We ventured out into the sunlight, and are greeted at the door of the caravan by half of AIVDT, Quindell Orton; one of the women asks whether there’s a fan inside. There’s a knowing smile in response – we’re doing our best, we are assured. And then we’re ushered into the caravan, and… well, it’s a caravan. Nothing fancy: the table and bedding area is typical of all the caravans I’ve had the opportunity to stay in. The three women (and child) sat in a row at the front of the van, with myself and the other guy sitting along the side of the van behind the table; there’s friendly banter between our usher and the group as she seats us (and points out the fan which struggles away throughout), before closing the door.

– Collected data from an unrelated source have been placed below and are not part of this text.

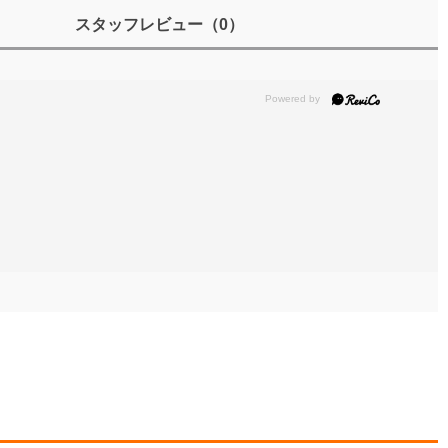
スタッフレビュー
（0）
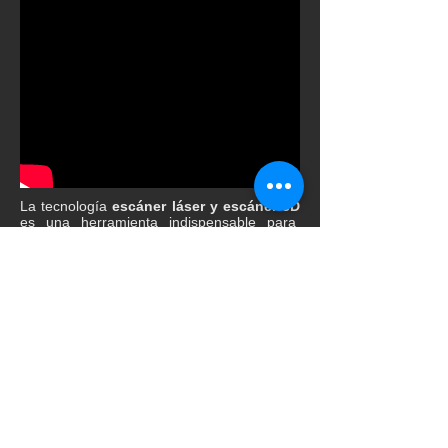
La tecnología
escáner láser y escáner 3D
es una herramienta indispensable para
sectores como de metrología industrial, la
posibilidad de obtener un modelo virtual
completamente fiel al original en alta
resolución abre un campo de posibilidades
enorme para distintas disciplinas. Una vez
obtenido el modelo digital es
posible
reproducirlo en diferentes
materiales
mediante el fresado CNC,
impresión 3D o para realizar modificaciones
de diseño.
Realizamos la digitalización de
elementos de industria reproduciéndolos
con exactitud y precisión a diversas
escalas, mediante el procedimiento de
ingeniería inversa para obtener información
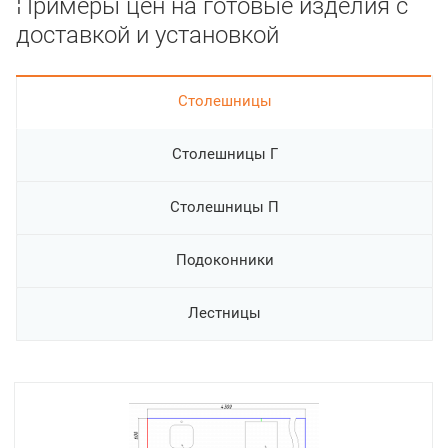
Примеры цен на готовые изделия с
доставкой и установкой
Cтолешницы
Столешницы Г
Столешницы П
Подоконники
Лестницы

But suddenly Serena Chalker’s face appears from behind the bedding partition; our usher falls silent, and takes a seat at the table. The new person joins her, and soon they’re engaged in a mute game of angular mimicry of limbs on the tabletop. There’s something alluring about the rapid flurry of arms as they follow each other, something mysterious about the eyes that challenge each other whilst encapsulating smiles… but then the two women stand up and start moving around the very confined space.

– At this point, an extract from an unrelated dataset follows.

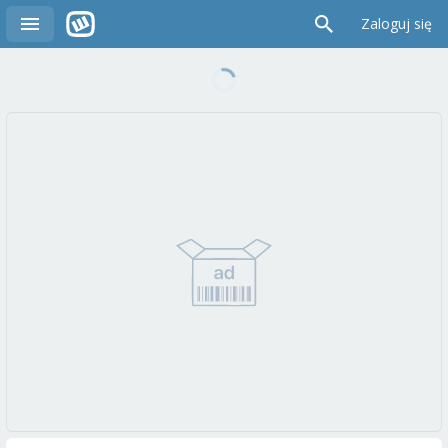
Zaloguj się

They play hide and seek either side of the bedroom partition; they perform the washing-up in a most physically elegant (yet angular) way. They never speak a word, but hint at volumes: are they sisters or besties? Friends or foe? Their faces and actions shift the mood of their interactions between tension and joy; they (literally) climb the walls, they stretch and pose.

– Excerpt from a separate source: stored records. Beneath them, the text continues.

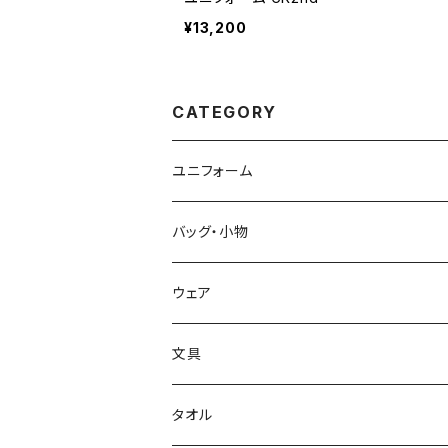
¥13,200
CATEGORY
ユニフォーム
バッグ・小物
ウェア
文具
タオル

It’s a really intoxicating – and quirky – performance, with a curious moment of respite in the middle when they pass the biscuit tin around with a nod and a smile. And, at the end of the performance (when the caravan door was flung open, and we discovered in horror that the outside temperature wasn’t really all that much cooler than inside the caravan), my head was buzzing with a series of questions for the performers – I wanted to know who their characters were, because I felt like I’d just encountered them whilst we were all on weird tween family holidays in a Renmark caravan park. And that sense of nostalgia (for something that I’d never experienced) was, most definitely, a Good – if curious – Thing.